暴走した私の体は手始めに、一本の剣をどこからか取り出した。武器に関しては『ホーリー・ランス』の槍しか扱ったことがなく、剣は木剣ですら握ったことはない。
それにも関わらず、突然両手に収まるように現れた剣を慣れたように素振りを二、三回試す。そしてその凶刃の餌食になったのは、私の眼前にいたアルカナ王国の騎士団員達であった。
魔女が放つ特有の瘴気に似た魔力と同色の剣が無造作に振るわれた。瞬く間に計五回の黒色の軌跡が発生する。ごろりと騎士団員達の首が転がり落ち、司令塔を失った彼らの肉体は糸が切れた人形のように崩れ落ちた。
(……っ!)
剣が首を切り落とす感触が伝わってきて、内心僅かに顔を顰める。それに反して、今の私の表情筋はピクリとも動かないが。
もちろん魔物であれば何度も倒してきたが、人間の命を奪うのは初めてであった。その人間達がクロエを傷つけた憎らしい相手であったとしても、結構動揺をしてしまうらしい。
と言っても、現状の私にできることは少ない。『私』が行おうとしている惨劇を無意味に眺めることしかできないのだ。
五人分の死体を作った『私』は、次の行動に移る。
『私』の魔力による影響範囲が森全体に広がっていき、その中にいる存在を手に取るように把握が可能になる。
森の中央辺りにある住居から少し移動した場所にいるシオンに、そこに接近しようとしている鎧姿の人物が数人。

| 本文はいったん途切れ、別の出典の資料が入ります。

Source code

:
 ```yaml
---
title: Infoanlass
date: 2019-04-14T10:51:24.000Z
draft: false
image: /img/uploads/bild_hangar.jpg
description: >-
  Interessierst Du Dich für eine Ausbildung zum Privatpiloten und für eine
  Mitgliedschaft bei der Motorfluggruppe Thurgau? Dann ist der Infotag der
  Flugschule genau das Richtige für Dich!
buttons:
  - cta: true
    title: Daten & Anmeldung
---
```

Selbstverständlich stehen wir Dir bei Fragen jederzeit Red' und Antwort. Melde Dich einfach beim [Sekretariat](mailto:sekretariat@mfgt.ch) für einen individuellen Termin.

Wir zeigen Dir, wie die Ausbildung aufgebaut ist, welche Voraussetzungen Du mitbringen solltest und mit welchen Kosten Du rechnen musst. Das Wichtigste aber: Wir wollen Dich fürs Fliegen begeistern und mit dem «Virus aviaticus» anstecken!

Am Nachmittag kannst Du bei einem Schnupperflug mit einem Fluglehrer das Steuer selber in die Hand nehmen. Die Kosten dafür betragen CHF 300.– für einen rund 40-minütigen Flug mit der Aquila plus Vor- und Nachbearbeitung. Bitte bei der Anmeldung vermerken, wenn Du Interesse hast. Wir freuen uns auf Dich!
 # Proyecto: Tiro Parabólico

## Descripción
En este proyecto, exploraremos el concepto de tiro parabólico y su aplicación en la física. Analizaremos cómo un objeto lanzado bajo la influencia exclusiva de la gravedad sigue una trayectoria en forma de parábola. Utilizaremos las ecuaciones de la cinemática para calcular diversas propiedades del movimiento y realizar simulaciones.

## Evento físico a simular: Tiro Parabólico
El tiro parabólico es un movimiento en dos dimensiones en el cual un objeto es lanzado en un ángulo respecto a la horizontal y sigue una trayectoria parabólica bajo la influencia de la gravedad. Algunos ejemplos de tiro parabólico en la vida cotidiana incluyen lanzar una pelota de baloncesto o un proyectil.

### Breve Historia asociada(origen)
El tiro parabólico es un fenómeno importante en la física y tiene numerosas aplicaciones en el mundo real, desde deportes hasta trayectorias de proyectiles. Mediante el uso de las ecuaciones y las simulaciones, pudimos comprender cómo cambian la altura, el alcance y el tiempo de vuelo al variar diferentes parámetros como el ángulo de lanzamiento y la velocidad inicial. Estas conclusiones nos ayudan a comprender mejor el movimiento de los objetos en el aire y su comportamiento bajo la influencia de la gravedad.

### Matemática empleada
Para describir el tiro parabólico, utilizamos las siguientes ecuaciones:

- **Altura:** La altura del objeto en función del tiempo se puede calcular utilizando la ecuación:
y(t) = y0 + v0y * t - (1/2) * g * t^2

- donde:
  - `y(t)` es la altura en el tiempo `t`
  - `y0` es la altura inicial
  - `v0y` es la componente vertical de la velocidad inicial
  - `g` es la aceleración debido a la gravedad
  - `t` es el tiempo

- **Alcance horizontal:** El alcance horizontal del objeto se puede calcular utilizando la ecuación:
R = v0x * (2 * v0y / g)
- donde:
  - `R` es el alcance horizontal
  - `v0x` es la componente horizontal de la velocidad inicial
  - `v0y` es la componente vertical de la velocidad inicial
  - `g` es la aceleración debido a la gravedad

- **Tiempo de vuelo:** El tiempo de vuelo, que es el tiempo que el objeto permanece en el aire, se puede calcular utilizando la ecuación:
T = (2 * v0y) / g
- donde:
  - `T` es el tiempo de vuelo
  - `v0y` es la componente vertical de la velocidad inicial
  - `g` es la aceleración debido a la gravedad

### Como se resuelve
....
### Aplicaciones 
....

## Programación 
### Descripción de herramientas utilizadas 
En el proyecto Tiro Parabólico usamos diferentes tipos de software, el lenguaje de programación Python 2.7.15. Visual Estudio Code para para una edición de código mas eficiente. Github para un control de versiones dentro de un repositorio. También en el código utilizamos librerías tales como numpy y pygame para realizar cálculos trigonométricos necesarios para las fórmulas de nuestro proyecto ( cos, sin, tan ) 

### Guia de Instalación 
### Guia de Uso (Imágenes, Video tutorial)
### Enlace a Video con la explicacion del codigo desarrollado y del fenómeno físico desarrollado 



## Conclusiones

森の外にまで知覚が広げられると、入口付近には更に大勢の騎士団員達がいた。
人数の規模からして、二部隊くらいがいるのだろうか。もしも私の予想が正しければ、シオンの正体――『破壊』の魔女であることがバレて討伐の為に騎士団が派遣されたのだろう。
(……私のせいだ)
自由が利かない心の奥底にて、後悔の念を抱く。あの日私がシオンに余計な心配をかけてしまったからだ。
原作知識があれば、戦争で娘を失った過去を持つシオンが、一ヶ月も一緒に過ごした私やクロエのことを自分の娘に重ねてしまう可能性は十分に思い至ることができたはずなのに。
そのせいでクロエやシオンを危険に晒す事態に陥ってしまっている。
「――『ドミネート』」
そんな私の気持ちも知らずに、『私』は一つの魔法を発動した。
――魔法『ドミネート』。ゲーム時代では戦闘中に敵キャラクターの操作権を奪う効果の魔法であった。人間相手に使用すれば、『啓示/神託』以上の洗脳効果が期待できるだろう。所詮『啓示/神託』はバフ目的の魔法に過ぎず、人間以外――碌な自我もなく言語を解さない魔物等には効きは望めない。
本来の『パトリシア』は使用することができないはずの魔法を、『私』は難なく発動したのだ。
そしてその対象は『私』がいる場所に向かって来ている無数の狼型の使い魔――当然術者はシオンである――の支配権を遠隔で奪う。
他人の使い魔の支配権を強制的に剥奪という荒業を、離れた場所から行えたからくりは先ほどの『私』が森全体の様子を探る為に、魔力を薄くかつ広範囲に散布したことにある。
一瞬で支配権をシオンより奪った使い魔の半数に、『私』は命令を下した。
「――クロエの傍にいて、彼女のことを守っていて」
憎悪に塗れた「許さない」という言葉以外で初めての『私』の発言は、私から見ても背筋が寒くなる程の感情を排した声色で紡がれた。
■
その後一分もかからずに『私』の傍に、支配権を奪った元シオンの使い魔の半数が集結した。その数は軽く数えてみても、百体以上はいる。
(これだけの数が森の中にいたのに、全然気づかなかった……。もしかして今までも私達のことをこうやって守っていてくれていたの?)
広大な森全域をカバーできる程の大量な使い魔。シオンの魔法使いとしての力量の高さに改めて驚くと同時に、彼女に実の子供同然に想われていた事実に胸が痛くなる。
そんな私の思いも知らずに――意図して無視しているのか、『私』は目の前にいる使い魔達に命令を下す。
「――さっき言ったと思うけど、貴方達はクロエを守りなさい。絶対に誰にも指一本も触れさせないように」
『私』の指示に使い魔達は見た目相応な、獣の如き返事で従う意思表示を行った。
「これで一旦クロエのことは大丈夫かな? ……しかし自分自身とはいえ、流石に幻滅したよ。聞こえているんでしょう? 『私』?」
――それまでの私を無視するような態度を一変させて、『私』が心底失望した表情を顔に浮かべて、内側にいる私に問いかけてきた。